A false alarm of fire on Wednesday night sent all the district brigades clattering down Chapel-street only to find that they had to turn back “without a bone in the truck,” as a derisive by-stander put it.

2-: From the account of a game between Essendon and South Melbourne, in Football Gossip, by ‘Follower’, published in The Leader (Melbourne, Victoria) of Saturday 30th June 1900:

As things were, the Southerners prevailed at every point. It was something of a novel sensation—and rather an unpleasant one, I fancy—for Essendon to adjourn at half time withouta bone in the truck,” while the Southerners had scored 23 points.

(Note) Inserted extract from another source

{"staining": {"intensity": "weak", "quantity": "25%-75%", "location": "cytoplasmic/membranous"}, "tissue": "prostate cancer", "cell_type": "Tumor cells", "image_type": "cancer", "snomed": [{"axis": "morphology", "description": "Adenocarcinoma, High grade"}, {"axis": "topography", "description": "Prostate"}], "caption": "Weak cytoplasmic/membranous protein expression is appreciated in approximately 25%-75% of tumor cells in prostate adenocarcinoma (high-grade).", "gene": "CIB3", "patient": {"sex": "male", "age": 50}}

3-: From the account of a Salvation Army meeting held at the Melbourne Town Hall, published in Truth (Sydney, New South Wales) of Sunday 9th August 1903:

The chairman either slept, or displayed a masterly inactivity, regardless of the fact that the hands of the great clock at the end of the hall were climbing quickly round to 9 o’clock. As one of the audience put it, “not a bone was in the truck,” which is Salvation Army parlance for nothing having been done.

4-: From the interview of one Skinny Smack, who had been “Lord Lieutenant of Applecross”, published in The Sunday Times (Perth, Western Australia) of Sunday 21st January 1906:

Good-bye, Skinny.
“Good-bye. ’Tis to me the very acme of joy to get away. I got a blooming cartload of magazines to sell, an’ gorblime, there’s not a bone in the truck yet!”

5-: From The Sun (Kalgoorlie, Western Australia) of Sunday 26th January 1908:

THE LULU BENSTEAD CONCERT
MULGA BILL’S IMPRESSIONS OF THE FUNCTION.
AS COMMUNICATED BY LETTER—TO HIS MATE STRINGY, OF BUMMER’S CREEK.
By “Bluebush.”

“Deer Stringy,—Y’ll be surprised to heer I’m still living the gay an’ festive life ov a man about town, […] I’ve started takin’ on a bit of noospaper work […]. Larst Toosday as I was moochin’ down Hannan-street […], a “Sun” bloke claps me on the back, and sez, sez he, “Bill, me ’ero, yer just the very man I’m lookin’ fer. We’re ded short of a pea of your intellectual calliber and refinement,” he sez, “to do the Lulu Benstead konsert fer us—Will yer take it on?” “Right oh!” I sez, spittin’ on me ’ands to get a better grip of the situashon […].
[…]
I gets to the ‘function’ a bit late […]. Slingin’ me frame into a chare, I takes out me note book […].
[…]
“Then, as far as the String Quartette (speckin’ by the Kard, old boy) went, this blanky “Sun” bloke ’ad me so side-lined and Scotch-hobbled, and kramped up, that free use of the pencil was outer the question—fer they ’avn’t found no man yet as can rite ’igh klass kritisism in a krush pen. Well, there I was—4 or 5 acks gone outer the korrobery * and not a bone in the truck yet—and all, mind yer, owin’ to the want of latitood. Then at larst on comes the bit o’ skirt we ’ad all come ter ’ear—and see.”

(* The literal meaning of the noun corroboree is a nocturnal festivity with songs and symbolic dances by which the Australian Aborigines celebrate events of importance; this noun is from Dharuk (Australian Aboriginal language of the Port Jackson area) garaabara.)